*ACTIVITY*:
Extract every line of text from the data below, reproducing each one word for word and in its original order. Leave the pictures out of your answer.

START DATA FOR PROCESSING

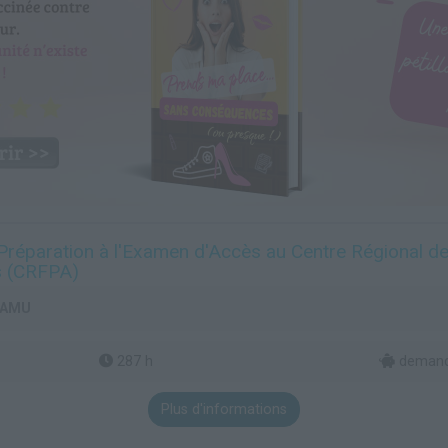
 Préparation à l'Examen d'Accès au Centre Régional d
s (CRFPA)
- AMU
287 h
demand
Plus d'informations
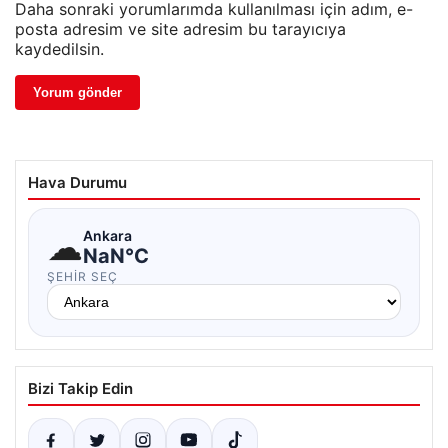
Daha sonraki yorumlarımda kullanılması için adım, e-
posta adresim ve site adresim bu tarayıcıya
kaydedilsin.
Hava Durumu
☁
Ankara
NaN°C
ŞEHIR SEÇ
Bizi Takip Edin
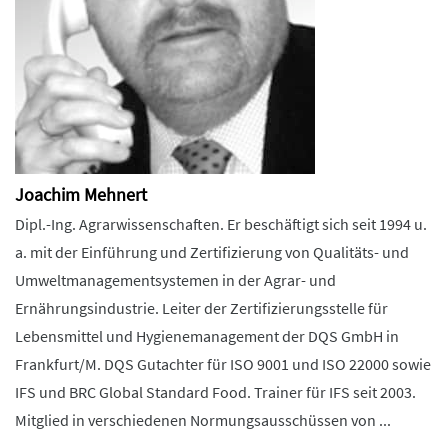
Joachim Mehnert
Dipl.-Ing. Agrarwissenschaften. Er beschäftigt sich seit 1994 u.
a. mit der Einführung und Zertifizierung von Qualitäts- und
Umweltmanagementsystemen in der Agrar- und
Ernährungsindustrie. Leiter der Zertifizierungsstelle für
Lebensmittel und Hygienemanagement der DQS GmbH in
Frankfurt/M. DQS Gutachter für ISO 9001 und ISO 22000 sowie
IFS und BRC Global Standard Food. Trainer für IFS seit 2003.
Mitglied in verschiedenen Normungsausschüssen von ...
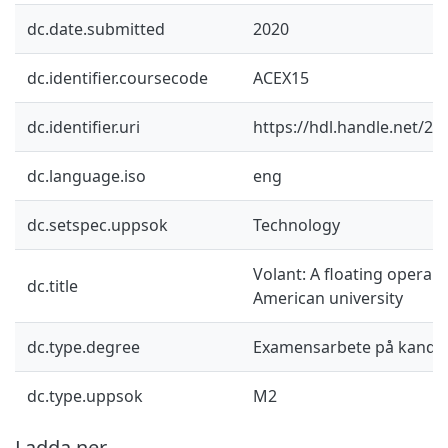
dc.date.submitted
2020
dc.identifier.coursecode
ACEX15
dc.identifier.uri
https://hdl.handle.net/2
dc.language.iso
eng
dc.setspec.uppsok
Technology
Volant: A floating opera 
dc.title
American university
dc.type.degree
Examensarbete på kandid
dc.type.uppsok
M2
Ladda ner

END DATA FOR PROCESSING

*RESPONSE*:
 Préparation à l'Examen d'Accès au Centre Régional d
s (CRFPA)
- AMU
287 h
demand
Plus d'informations
Daha sonraki yorumlarımda kullanılması için adım, e-
posta adresim ve site adresim bu tarayıcıya
kaydedilsin.
Hava Durumu
☁
Ankara
NaN°C
ŞEHIR SEÇ
Bizi Takip Edin
Joachim Mehnert
Dipl.-Ing. Agrarwissenschaften. Er beschäftigt sich seit 1994 u.
a. mit der Einführung und Zertifizierung von Qualitäts- und
Umweltmanagementsystemen in der Agrar- und
Ernährungsindustrie. Leiter der Zertifizierungsstelle für
Lebensmittel und Hygienemanagement der DQS GmbH in
Frankfurt/M. DQS Gutachter für ISO 9001 und ISO 22000 sowie
IFS und BRC Global Standard Food. Trainer für IFS seit 2003.
Mitglied in verschiedenen Normungsausschüssen von ...
dc.date.submitted
2020
dc.identifier.coursecode
ACEX15
dc.identifier.uri
https://hdl.handle.net/2
dc.language.iso
eng
dc.setspec.uppsok
Technology
Volant: A floating opera 
dc.title
American university
dc.type.degree
Examensarbete på kandid
dc.type.uppsok
M2
Ladda ner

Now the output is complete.